Resources

People often ask me "How did you learn how to hack?" The answer: by reading. This page is a collection of the blog posts and other articles that I have accumulated over the years of my journey. Enjoy!

A group of engineers from NCC Group decided to enter Pwn2Own for a printer. With Pwn2Own, an unauthenicated and remote user must be able to compromise a device or application to become root in its default setting. While starting the hacking on this product, they could not find any. Hence, they bought a very similar model (from the same company) for the time being.

Once they got their hands on the printer , they wanted to reverse engineer the device. Sadly for them, there was a big road block: the device firmware was encrypted online. Time to enter the world of hardware hacking!

First, they identified a serial connector on the device labeled JRIP1 (J is for Jumper). Although they were hoping for an easy shell into UBoot or the Linux OS, it only a log showed up and RX (Receive) appeared to be disabled. This may be been done via e-fuses on the SoC or z zero-ohm resistor; if the resistor approach was taken, it may have been possible to re-enable it. But, they had other means to get the firmware.
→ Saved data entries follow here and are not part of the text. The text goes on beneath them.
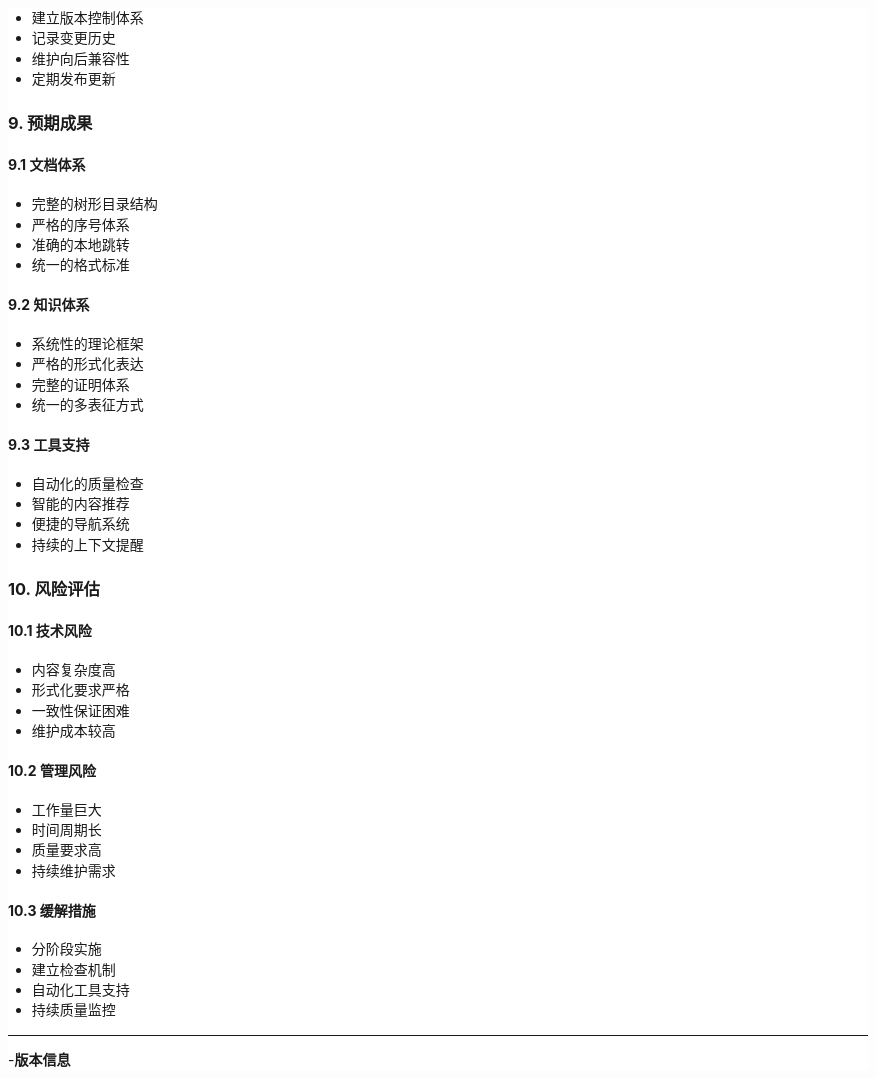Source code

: - 建立版本控制体系
- 记录变更历史
- 维护向后兼容性
- 定期发布更新

### 9. 预期成果

#### 9.1 文档体系

- 完整的树形目录结构
- 严格的序号体系
- 准确的本地跳转
- 统一的格式标准

#### 9.2 知识体系

- 系统性的理论框架
- 严格的形式化表达
- 完整的证明体系
- 统一的多表征方式

#### 9.3 工具支持

- 自动化的质量检查
- 智能的内容推荐
- 便捷的导航系统
- 持续的上下文提醒

### 10. 风险评估

#### 10.1 技术风险

- 内容复杂度高
- 形式化要求严格
- 一致性保证困难
- 维护成本较高

#### 10.2 管理风险

- 工作量巨大
- 时间周期长
- 质量要求高
- 持续维护需求

#### 10.3 缓解措施

- 分阶段实施
- 建立检查机制
- 自动化工具支持
- 持续质量监控

---

-**版本信息**

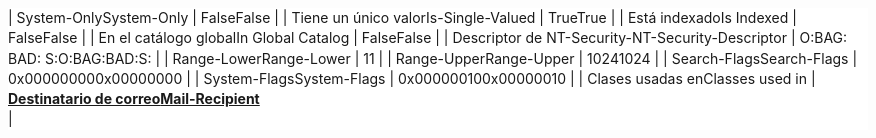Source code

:| <span data-ttu-id="f7487-269">System-Only</span><span class="sxs-lookup"><span data-stu-id="f7487-269">System-Only</span></span>            | <span data-ttu-id="f7487-270">False</span><span class="sxs-lookup"><span data-stu-id="f7487-270">False</span></span>                                                |
| <span data-ttu-id="f7487-271">Tiene un único valor</span><span class="sxs-lookup"><span data-stu-id="f7487-271">Is-Single-Valued</span></span>       | <span data-ttu-id="f7487-272">True</span><span class="sxs-lookup"><span data-stu-id="f7487-272">True</span></span>                                                 |
| <span data-ttu-id="f7487-273">Está indexado</span><span class="sxs-lookup"><span data-stu-id="f7487-273">Is Indexed</span></span>             | <span data-ttu-id="f7487-274">False</span><span class="sxs-lookup"><span data-stu-id="f7487-274">False</span></span>                                                |
| <span data-ttu-id="f7487-275">En el catálogo global</span><span class="sxs-lookup"><span data-stu-id="f7487-275">In Global Catalog</span></span>      | <span data-ttu-id="f7487-276">False</span><span class="sxs-lookup"><span data-stu-id="f7487-276">False</span></span>                                                |
| <span data-ttu-id="f7487-277">Descriptor de NT-Security-</span><span class="sxs-lookup"><span data-stu-id="f7487-277">NT-Security-Descriptor</span></span> | <span data-ttu-id="f7487-278">O:BAG: BAD: S:</span><span class="sxs-lookup"><span data-stu-id="f7487-278">O:BAG:BAD:S:</span></span>                                         |
| <span data-ttu-id="f7487-279">Range-Lower</span><span class="sxs-lookup"><span data-stu-id="f7487-279">Range-Lower</span></span>            | <span data-ttu-id="f7487-280">1</span><span class="sxs-lookup"><span data-stu-id="f7487-280">1</span></span>                                                    |
| <span data-ttu-id="f7487-281">Range-Upper</span><span class="sxs-lookup"><span data-stu-id="f7487-281">Range-Upper</span></span>            | <span data-ttu-id="f7487-282">1024</span><span class="sxs-lookup"><span data-stu-id="f7487-282">1024</span></span>                                                 |
| <span data-ttu-id="f7487-283">Search-Flags</span><span class="sxs-lookup"><span data-stu-id="f7487-283">Search-Flags</span></span>           | <span data-ttu-id="f7487-284">0x00000000</span><span class="sxs-lookup"><span data-stu-id="f7487-284">0x00000000</span></span>                                           |
| <span data-ttu-id="f7487-285">System-Flags</span><span class="sxs-lookup"><span data-stu-id="f7487-285">System-Flags</span></span>           | <span data-ttu-id="f7487-286">0x00000010</span><span class="sxs-lookup"><span data-stu-id="f7487-286">0x00000010</span></span>                                           |
| <span data-ttu-id="f7487-287">Clases usadas en</span><span class="sxs-lookup"><span data-stu-id="f7487-287">Classes used in</span></span>        | [<span data-ttu-id="f7487-288">**Destinatario de correo**</span><span class="sxs-lookup"><span data-stu-id="f7487-288">**Mail-Recipient**</span></span>](c-mailrecipient.md)<br/> |



 

 





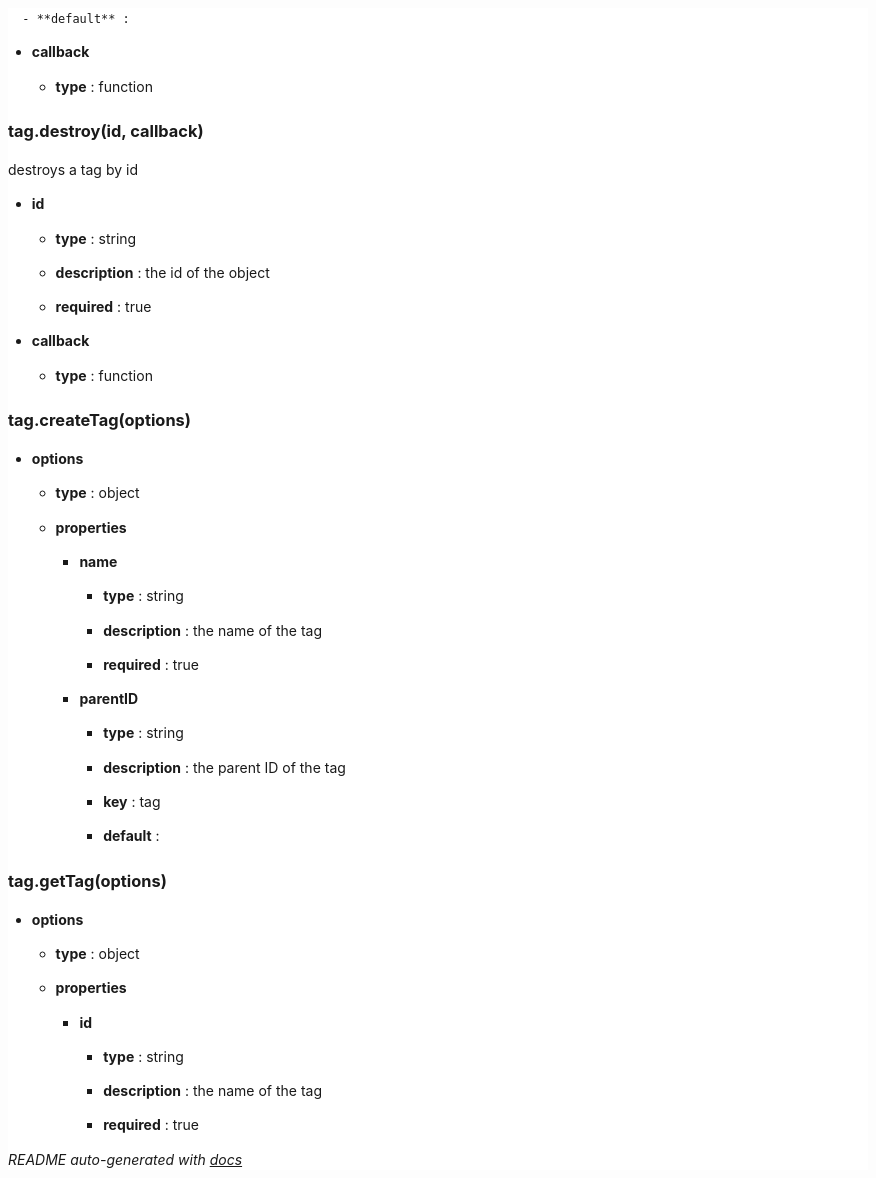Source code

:       - **default** : 

- **callback** 

  - **type** : function

<a name="tag-methods-destroy"></a> 

### tag.destroy(id, callback)

destroys a tag by id

- **id** 

  - **type** : string

  - **description** : the id of the object

  - **required** : true

- **callback** 

  - **type** : function

<a name="tag-methods-createTag"></a> 

### tag.createTag(options)



- **options** 

  - **type** : object

  - **properties**

    - **name** 

      - **type** : string

      - **description** : the name of the tag

      - **required** : true

    - **parentID** 

      - **type** : string

      - **description** : the parent ID of the tag

      - **key** : tag

      - **default** : 

<a name="tag-methods-getTag"></a> 

### tag.getTag(options)



- **options** 

  - **type** : object

  - **properties**

    - **id** 

      - **type** : string

      - **description** : the name of the tag

      - **required** : true





*README auto-generated with [docs](https://github.com/bigcompany/resources/tree/master/docs)*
Early on, they identified a NAND flash that likely had the firmware of the device. They removed the flash chip using a hot air rework station. Once there, they used a programmer with an adapter for their programmer to read the contents of the flash. Once done, they used the rework station to add the NAND flash once again, demonstrating a successful move. They claimed this only took an hour, which is absolutely wild to me!

With the firmware in hand, it was time to analyze it! First, they remove the OOB data, which is used for error correction codes and flags for the blocks. Once this is removed, they can see the TIM (Trusted Image Module) header in the first hundred bytes of the binary. Within this image are 4 images then the firmware of the chip directly after this in the form of UBI volumes.

By using the ubi_reader tool to extract the 7 images that it detects. The volumes represent partitions used by the device, some of which are file systems. To interact with this file system the author used a NAND flash simulator kernel module, which uses RAM to imitate a physical flash device. After mounting this partition with a few more kernel modules, we are good to go! We can now interact with the file system in a Read Only fashion.

The format of the image after all of the reverse engineering was discovered to be as follows:

• TIMH – Trusted Image Module header, Marvell-specific
• OBMI – first bootloader, written by Marvell
• OSLO – second bootloader (U-Boot)
• TRDX – Linux kernel and device tree
• Base - SquashFs filesystem with binaries.
• Copyright – raw data
• Engine – squashfs filesystem contains some kernel modules for motors, belt, fan, etc.
• InternalStorage – UBI FS image for user data (writable)
• Kernel – compressed Linux kernel
• ManBlock – raw data, empty partititon
• MBR – Master Boot Record, contains information about partitions: Base, Copyright, Engine, InternalStorage and Kernel

Overall, I really appreciated them going through the whole process of taking control of the device. Most of the time, the details of getting access to the binaries and getting a good debugging environment are left out. It was shocking to me how much work it was to load the partition once it was there to the Linux kernel! I'm super happy to see this process documented though.